## TEXT FOR ANALYSIS

==========

Commercials, films, TV… Oh my!

Commercials, films, TV… Oh my!

Luckily, over the years, the internet made it possible for musicians to be able to pitch our music to industry folk without actually leaving our living rooms.

Pros and Cons? Absolutely, and chances are that you might encounter scam companies who promise they’ll get your music heard by music directors or executives for a “payment”. I wanted to share a few links & experiences with ya’ll, and please feel free to do the same.

This was one of the first places we found that “seemed” pretty legit. They charge you $5.00 a pop to submit to an opportunity. An opportunity can be anything from a commercial to a movie. Music directors contact Hit License and tell them what they are looking for – can be a ballad, or an instrumental. They have tons of opps, and are very specific when it comes to what they are looking for. They even provide example videos to use as a comparison for the song(s) they are seeking.

Hundreds might apply, but only a few get shortlisted. If your song gets shortlisted but not chosen, Hit License gives you back your $5.00 dollars, which is very cool. However, at $5.00 dollars a pop, it adds up very quickly. By the time you know it, you’ve spent $100.00 bucks with nothing to show for it. I also notice that the same few people get licensed, so that didn’t sit right with me.

Huge RED FLAG alert on this company!

==========

## DATASET EXTRACT
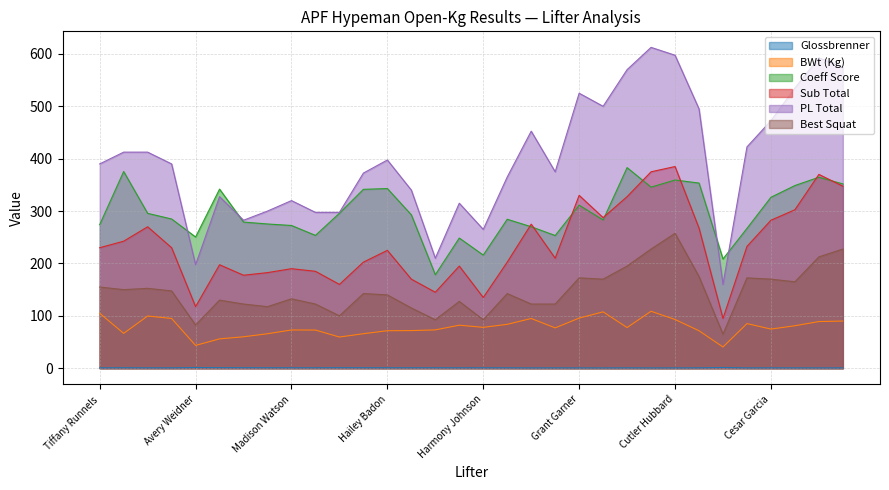

What is the difference between the Sub Total values at Cesar Garcia and Hailey Badon?

57.5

==========

## ASSIGNED TASK 1
Retype the part of the music licensing post that opens with the words containing "This was one" and closes with "right with me.".
## ASSIGNED TASK 2
According to the music licensing post, how much does Hit License charge to submit a song to an opportunity?
Rely on the music licensing post alone.

## FINAL ANSWER 1
This was one of the first places we found that “seemed” pretty legit. They charge you $5.00 a pop to submit to an opportunity. An opportunity can be anything from a commercial to a movie. Music directors contact Hit License and tell them what they are looking for – can be a ballad, or an instrumental. They have tons of opps, and are very specific when it comes to what they are looking for. They even provide example videos to use as a comparison for the song(s) they are seeking.

Hundreds might apply, but only a few get shortlisted. If your song gets shortlisted but not chosen, Hit License gives you back your $5.00 dollars, which is very cool. However, at $5.00 dollars a pop, it adds up very quickly. By the time you know it, you’ve spent $100.00 bucks with nothing to show for it. I also notice that the same few people get licensed, so that didn’t sit right with me.

## FINAL ANSWER 2
$5.00 per submission.